By Jennifer LeClaire
Aug 12, 2005 1:36 PM PT

In a move to generate additional gaming revenues, Microsoft is implementing a new royalty program tied to the new Xbox console scheduled for release this holiday season. Analysts said the move could help Xbox get into the black.

Microsoft Imposes Royalties on Xbox 360 Accessories

The software giant is also placing restrictions on which vendors can sell joysticks, gamepads, steering wheels and other peripherals for its Xbox 360. Microsoft will only give approval to accessory makers that meet its standards.

Microsoft will make sure no unauthorized peripherals connect to its new console by adding a security mechanism made available only to those vendors who sign a deal with them.

Turning a Profit

Microsoft had a licensing program in the past that allowed accessory makers to either pay a royalty and display an Xbox logo or decline to pay the fee and go to market without the Xbox logo. This time around, Microsoft is not offering vendors the choice.

Enderle Group principal analyst Rob Enderle told TechNewsWorld that the royalty program is one means by which Microsoft hopes to recuperate the money it is investing in the expensive Xbox 360. But will the gamers go for it?

"Gamers haven't shown a lot of affinity for this kind of behavior and have been demonstrating some nervousness surrounding the economic opportunities in the Xbox," Enderle said.

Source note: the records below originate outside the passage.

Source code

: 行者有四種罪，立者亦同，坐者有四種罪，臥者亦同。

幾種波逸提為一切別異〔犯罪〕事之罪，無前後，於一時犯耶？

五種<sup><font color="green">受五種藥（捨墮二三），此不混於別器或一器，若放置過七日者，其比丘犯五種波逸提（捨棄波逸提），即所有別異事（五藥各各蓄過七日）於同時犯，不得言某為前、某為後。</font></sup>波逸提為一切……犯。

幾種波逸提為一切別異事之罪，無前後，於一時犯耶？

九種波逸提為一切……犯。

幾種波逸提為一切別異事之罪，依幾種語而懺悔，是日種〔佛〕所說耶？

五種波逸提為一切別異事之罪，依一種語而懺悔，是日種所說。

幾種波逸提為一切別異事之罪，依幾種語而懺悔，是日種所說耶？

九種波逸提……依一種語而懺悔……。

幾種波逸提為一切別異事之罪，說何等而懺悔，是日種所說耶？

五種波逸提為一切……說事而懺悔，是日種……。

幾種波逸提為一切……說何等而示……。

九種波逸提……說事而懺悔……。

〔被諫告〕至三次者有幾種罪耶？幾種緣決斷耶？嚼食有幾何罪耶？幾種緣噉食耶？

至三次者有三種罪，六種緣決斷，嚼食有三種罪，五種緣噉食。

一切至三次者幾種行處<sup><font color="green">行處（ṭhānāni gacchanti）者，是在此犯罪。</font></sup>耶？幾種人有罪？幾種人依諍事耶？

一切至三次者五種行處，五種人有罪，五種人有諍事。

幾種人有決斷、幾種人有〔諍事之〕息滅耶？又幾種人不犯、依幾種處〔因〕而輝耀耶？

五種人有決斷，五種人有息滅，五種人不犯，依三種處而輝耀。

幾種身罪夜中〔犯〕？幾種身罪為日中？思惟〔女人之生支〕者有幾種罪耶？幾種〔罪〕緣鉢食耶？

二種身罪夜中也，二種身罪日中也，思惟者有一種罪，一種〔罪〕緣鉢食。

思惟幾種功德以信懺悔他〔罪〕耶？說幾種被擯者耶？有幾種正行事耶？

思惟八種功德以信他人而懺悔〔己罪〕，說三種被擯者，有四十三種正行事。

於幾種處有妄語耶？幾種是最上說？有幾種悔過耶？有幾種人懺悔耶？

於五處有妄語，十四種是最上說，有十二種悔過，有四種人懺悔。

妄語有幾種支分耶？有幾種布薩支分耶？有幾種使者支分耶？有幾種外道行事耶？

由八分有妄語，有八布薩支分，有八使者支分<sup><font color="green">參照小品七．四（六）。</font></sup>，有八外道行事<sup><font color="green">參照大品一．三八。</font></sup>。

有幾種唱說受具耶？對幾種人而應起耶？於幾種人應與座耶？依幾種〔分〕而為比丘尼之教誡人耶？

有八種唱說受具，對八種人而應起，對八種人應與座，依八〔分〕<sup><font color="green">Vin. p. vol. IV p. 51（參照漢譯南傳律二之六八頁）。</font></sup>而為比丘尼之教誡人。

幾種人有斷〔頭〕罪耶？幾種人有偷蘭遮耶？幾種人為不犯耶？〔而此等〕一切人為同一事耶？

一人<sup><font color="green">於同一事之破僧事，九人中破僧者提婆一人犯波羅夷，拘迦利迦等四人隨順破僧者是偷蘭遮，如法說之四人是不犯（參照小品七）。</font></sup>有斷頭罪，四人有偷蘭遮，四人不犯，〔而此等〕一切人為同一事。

The gamer is assured a better experience by using peripherals that are Microsoft-approved, but these higher-quality products also cost the gamer more. Enderle said gamers may not take kindly to shelling out more money for accessories.

Forcing Out the Riffraff

There are also pros and cons to this approach for accessory makers. Analysts said vendors that make high-quality products may not have a problem with the program, but cheaper accessory makers may find themselves out in the cold.

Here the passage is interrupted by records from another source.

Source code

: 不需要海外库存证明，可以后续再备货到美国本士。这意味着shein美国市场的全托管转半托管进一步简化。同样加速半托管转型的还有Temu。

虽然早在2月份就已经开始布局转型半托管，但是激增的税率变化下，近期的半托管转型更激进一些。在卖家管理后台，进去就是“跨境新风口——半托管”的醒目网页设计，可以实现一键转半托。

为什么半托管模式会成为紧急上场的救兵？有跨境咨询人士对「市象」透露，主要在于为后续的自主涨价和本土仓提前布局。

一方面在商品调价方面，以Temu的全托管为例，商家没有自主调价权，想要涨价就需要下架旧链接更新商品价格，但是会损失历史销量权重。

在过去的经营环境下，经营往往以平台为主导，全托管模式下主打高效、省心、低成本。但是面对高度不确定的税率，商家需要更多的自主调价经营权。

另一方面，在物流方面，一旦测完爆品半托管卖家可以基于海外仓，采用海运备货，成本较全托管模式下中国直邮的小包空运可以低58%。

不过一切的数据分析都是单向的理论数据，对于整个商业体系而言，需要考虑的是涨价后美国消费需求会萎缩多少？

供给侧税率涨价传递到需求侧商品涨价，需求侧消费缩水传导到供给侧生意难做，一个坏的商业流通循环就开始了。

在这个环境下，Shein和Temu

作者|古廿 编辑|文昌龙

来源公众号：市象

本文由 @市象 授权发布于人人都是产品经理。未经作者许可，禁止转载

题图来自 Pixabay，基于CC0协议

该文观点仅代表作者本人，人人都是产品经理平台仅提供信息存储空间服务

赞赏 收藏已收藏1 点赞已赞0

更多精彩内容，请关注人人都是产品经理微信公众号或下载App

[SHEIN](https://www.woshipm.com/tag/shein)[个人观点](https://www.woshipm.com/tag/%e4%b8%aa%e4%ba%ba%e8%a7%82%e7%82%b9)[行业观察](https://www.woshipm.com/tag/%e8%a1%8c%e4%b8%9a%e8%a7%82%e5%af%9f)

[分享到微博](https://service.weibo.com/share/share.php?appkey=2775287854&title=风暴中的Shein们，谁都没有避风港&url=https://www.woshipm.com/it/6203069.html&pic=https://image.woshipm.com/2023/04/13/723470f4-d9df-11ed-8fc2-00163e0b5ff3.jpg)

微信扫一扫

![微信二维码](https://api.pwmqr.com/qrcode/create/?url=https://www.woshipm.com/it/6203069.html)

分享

"This new program forces out the riffraff because really cheap controllers won't be allowed to work with the Xbox," Enderle said. "Ultimately, the console market is price competitive. It will be interesting to see if the positive aspects of a better experience for gamers overcome the negative aspects of a higher price."

Sony's Play

The X factor is Sony. Sony does not charge royalties or premiums to vendors who market accessories for its popular PlayStation console, and analysts expect the leading player to tout that fact. But analysts said the bottom line is profitability.

"The Sony device is actually substantially more expensive to build than the Microsoft device, suggesting that it is going to have some serious problems recovering the revenues they are putting into it," Enderle said. "This is going to be an interesting test because the two companies are actually quite far apart in terms of the economic models they are using."